Kappenberger described an HPE idea for making such attacks more difficult. The company calls it stateless key management. Rather than having a vault full of keys in each device in a system, this utility lets a device dynamically generate a key on request, based on the requestor’s authenticated identity and some physical attribute of the device, such as a serial number or the value of a Physically Unclonable Function (PUF) not accessible from outside the device’s secure core.
The Padlock as a Metaphor
Standing back and looking at the whole problem of IoT security, from inexpensive, low-power Things through wireless hubs, gateways, the Internet, and the cloud, one can begin to feel very uneasy. How are we to assess the security of each link in these chains, short of implicitly trusting the claims of individual vendors? And when we put the whole system together, who assesses the safety of its users?
One possible answer lies in one word—safety. One of the most compelling presentations at the conference came not from a vendor or analyst, but from a company long associated with product safety: UL (formerly known as Underwriters’ Laboratories). UL director of innovations Maarten Bron explained that in an IoT world, there can be no safety for users without system security. And this fact places IoT security squarely inside UL’s charter.
But what would a company that pours water on toasters know about SoCs, the Internet, or data-center security? Well, one of the things the IoT needs most is a paradigm for assessing security. Ironically, Bron argued, and excellent framework already exists—in a UL security rating system from the early years of the 20th century. “One of my favorites is UL 437, the standard for key locks,” Bron declared (Figure 2). “It views the lock through three lenses: forced attack, covert entry, and key control. This same framework serves for IoT systems.”
Bron explained that UL 437—like any good security standard—included time and experience in its view of security. The forced-attack specs, for example, don’t require a lock to be invulnerable. They specify how long the lock must resist attack by a skilled person with a particular tool—a claw hammer, say, or a pair of bolt cutters. The covert section similarly specifies how long it should take an expert to pick the lock.
The three lenses of UL 437 align nicely with the three critical security attributes of IoT systems: physical properties, logical properties, and use procedures. Physical properties might include the resistance of ICs to physical disassembly or side-channel attacks, or the resistance of a WiFi hub to disassembly and reprogramming. Logic properties might include the strength of authentication and encryption, or the resistance of code to a stack-overflow attack.

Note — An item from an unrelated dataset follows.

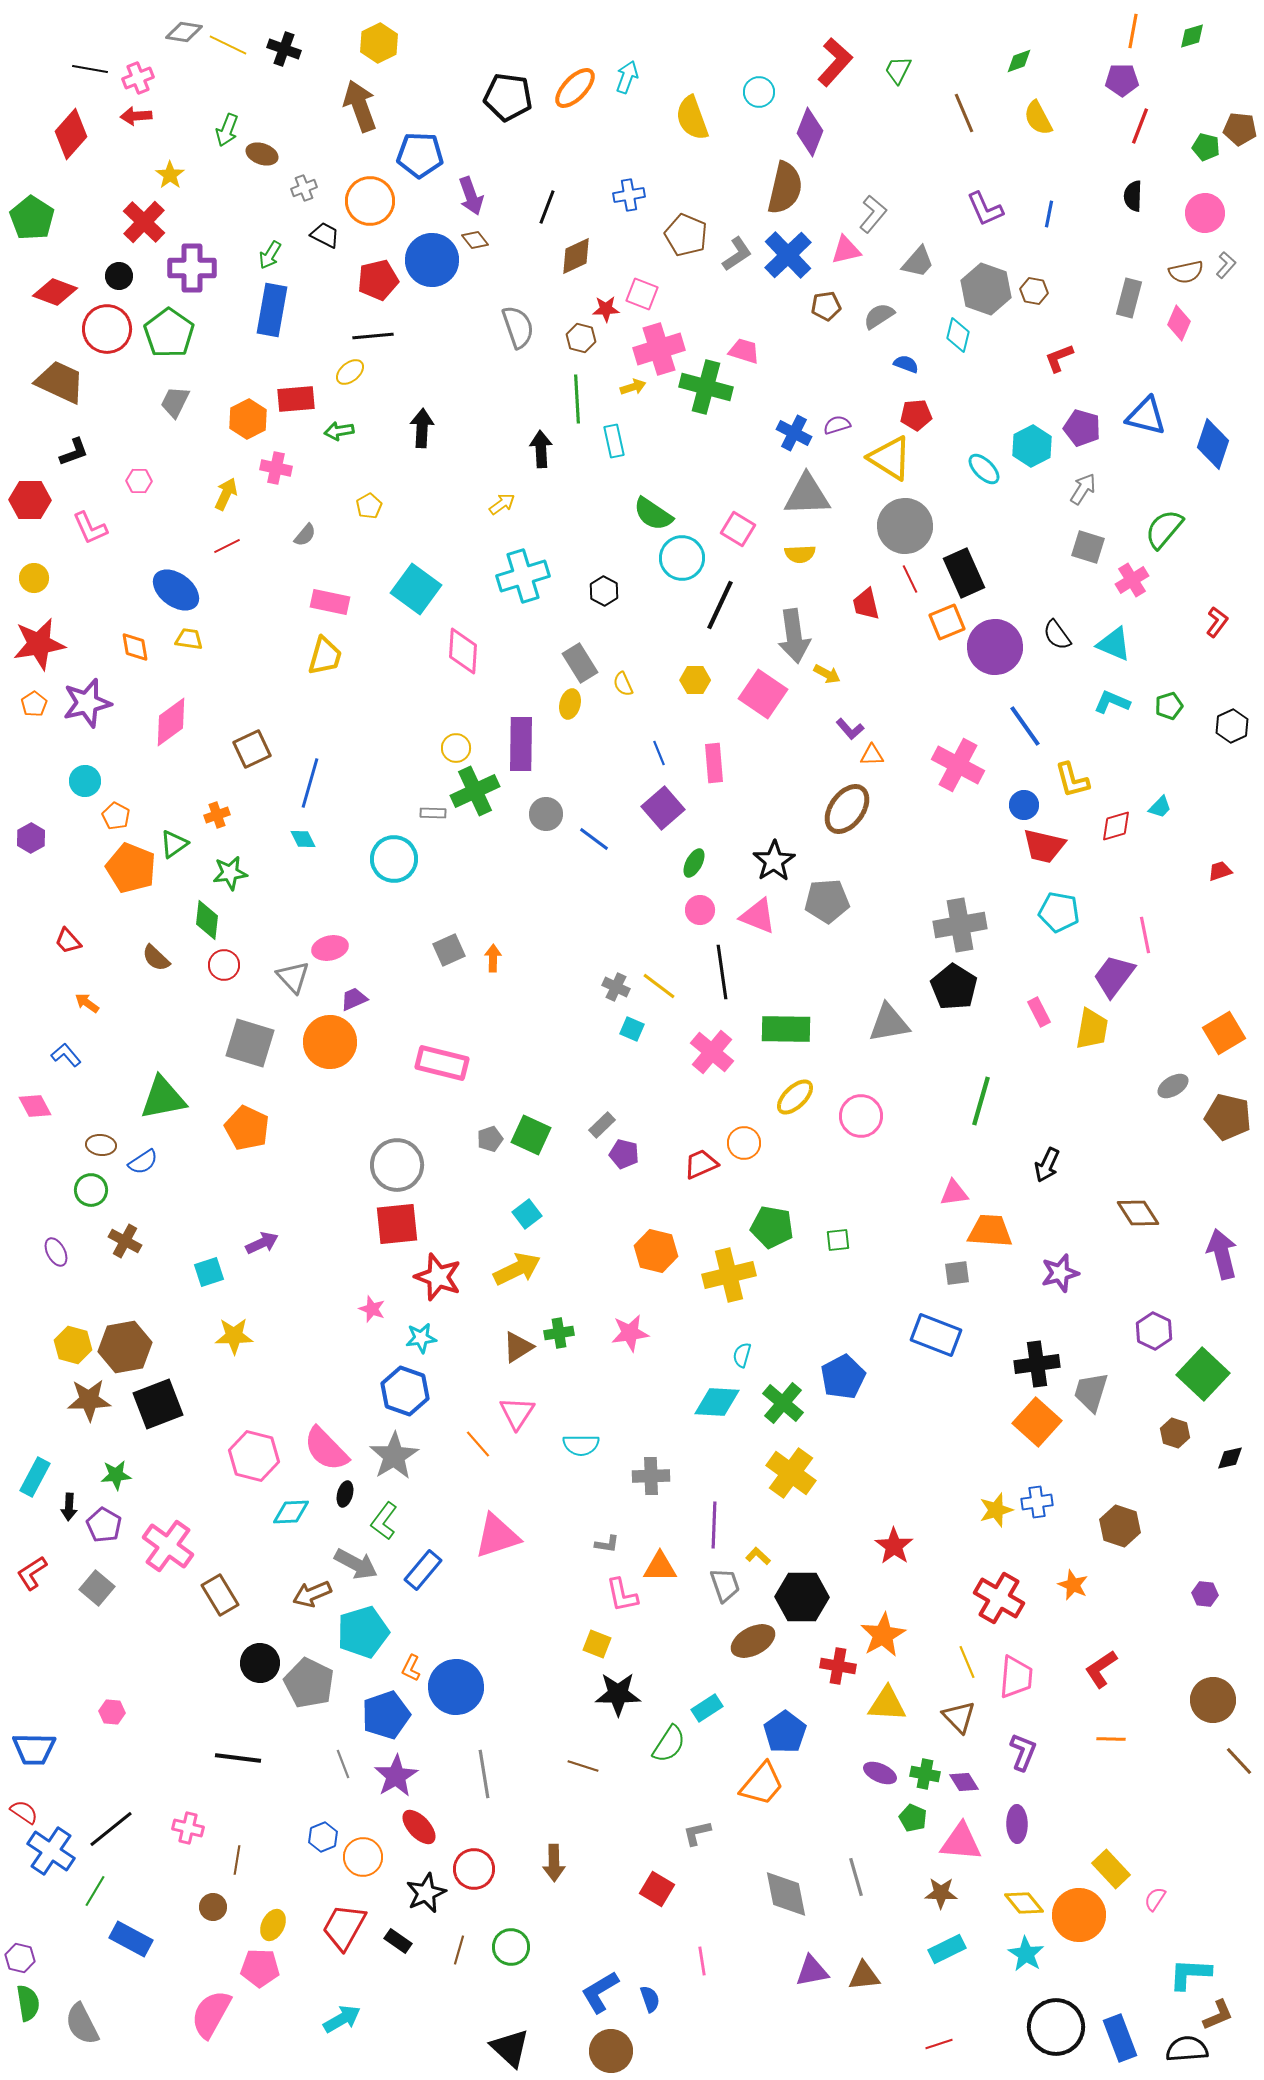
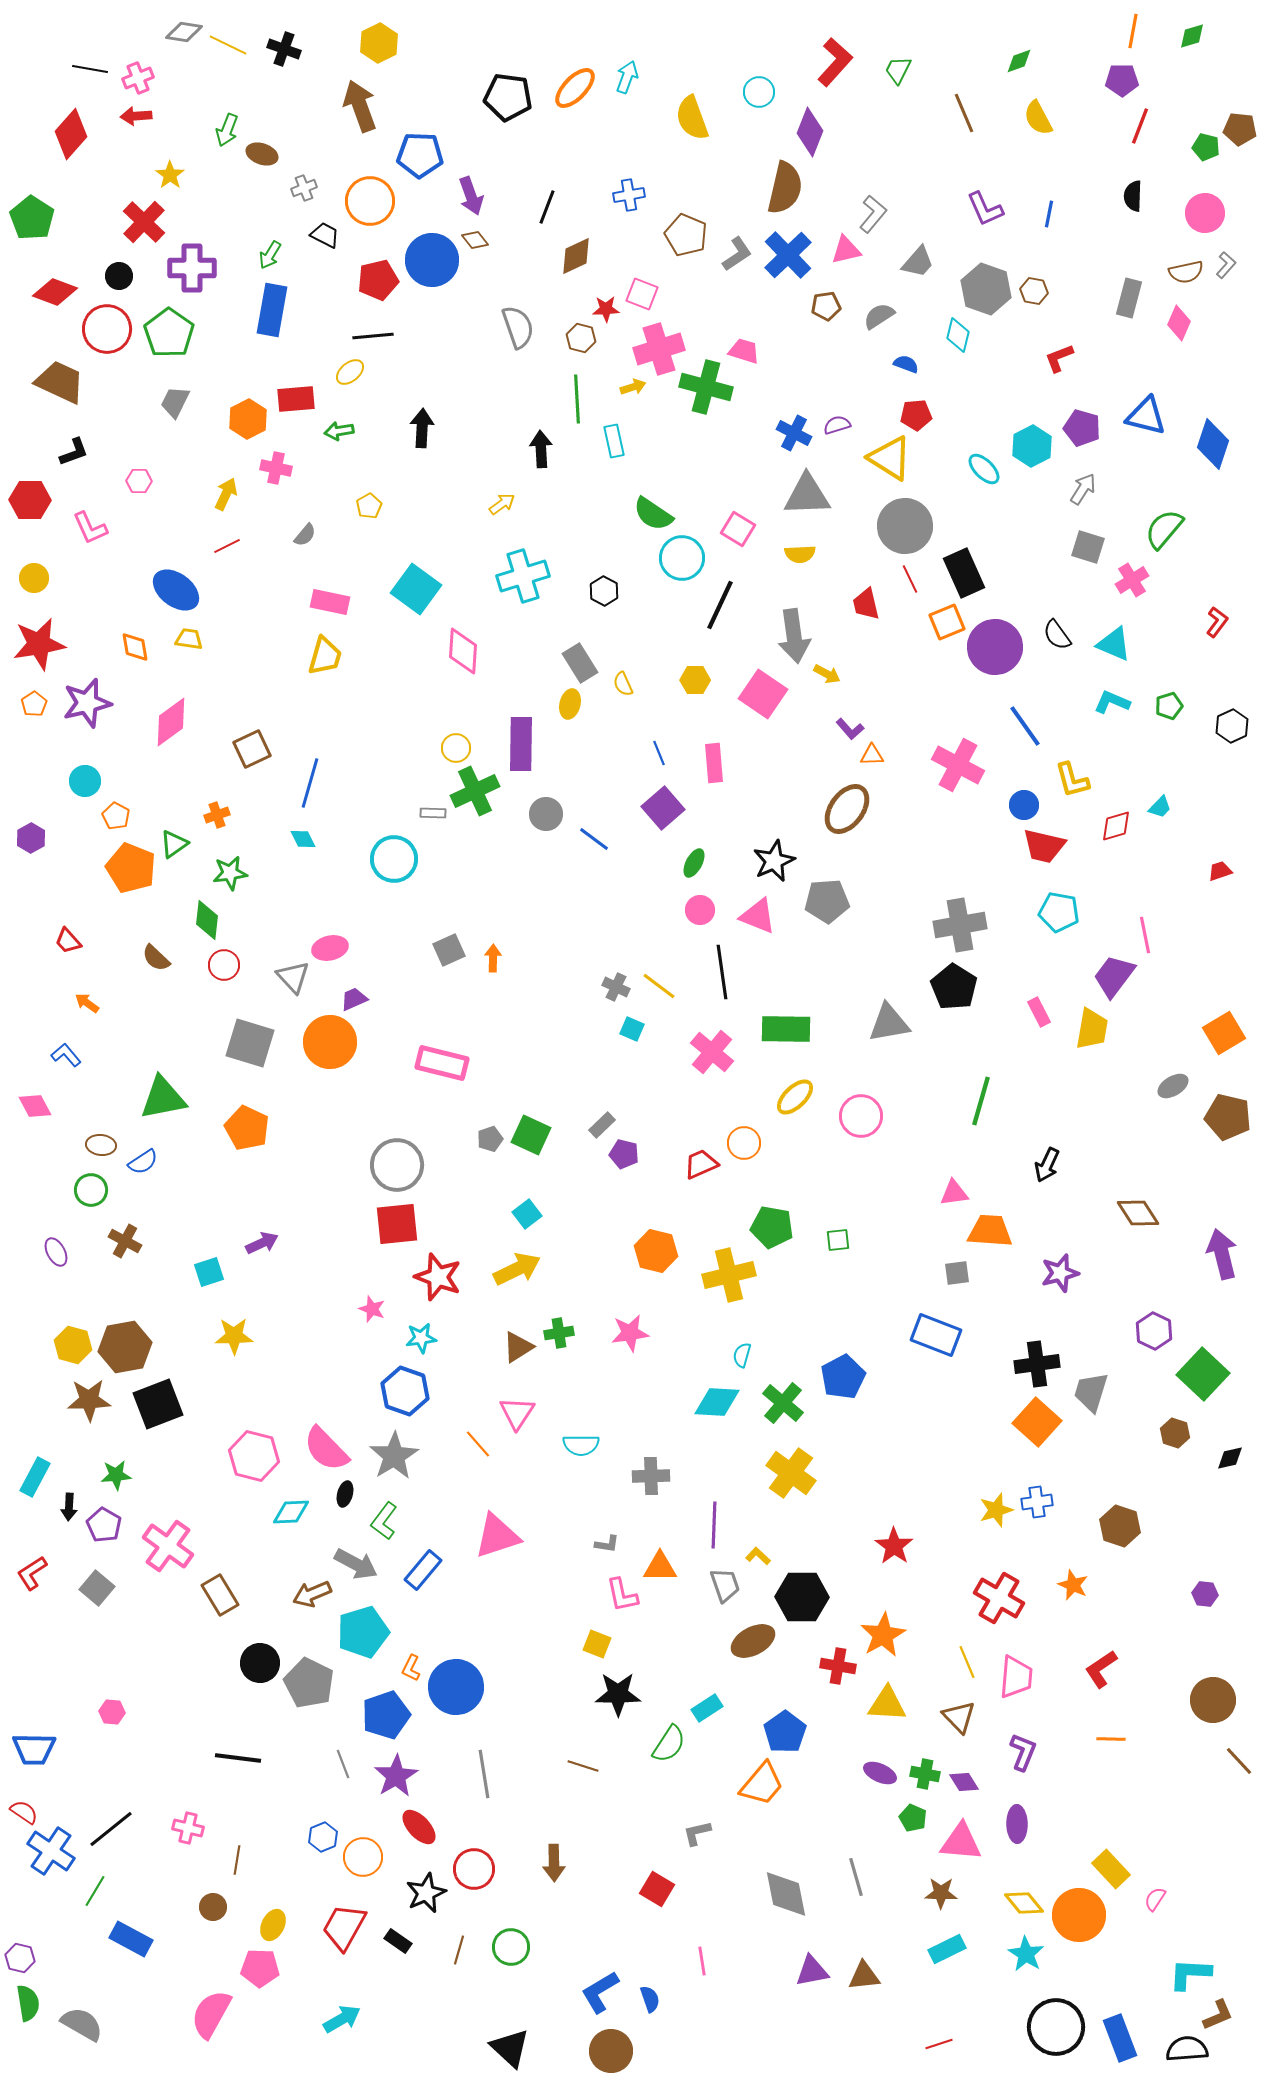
black star at (774, 861): rotated 9 degrees clockwise
gray semicircle at (82, 2024): rotated 147 degrees clockwise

Use procedures are particularly interesting, and particularly neglected in most security analyses. How easy is it, for example, to steal root keys from a vendor—either by bribing an employee or by hacking their systems—or to intercept a user’s password, or to spoof a client? Bron described one exploit in which criminals captured passwords by putting pressure sensors under the little keypads at point-of-sale terminals where customers had to punch in their PIN digits. Often the greatest vulnerabilities lie in human activities or in seemingly harmless side transactions.
Taking this broad view, UL is preparing to release a new standard: UL 2900 Cyber Assurance. As a comprehensive assessment of IoT system security it is certain to trigger controversy—not least, about who should do the assessment. Bron hinted that rather than letting vendors self-assess, UL might turn to social-media-oriented ideas like star ratings and even crowdsourced evaluations of system security, as well as bounties for successful hacks.
But whatever the impact of UL 2900, it is increasingly clear that without a far more serious, end-to-end analysis of security, IoT systems cannot be safe. The industry has to be trying harder than its attackers. Yet without safety—both physical safety from harm and safety for private data—the IoT is likely to go nowhere.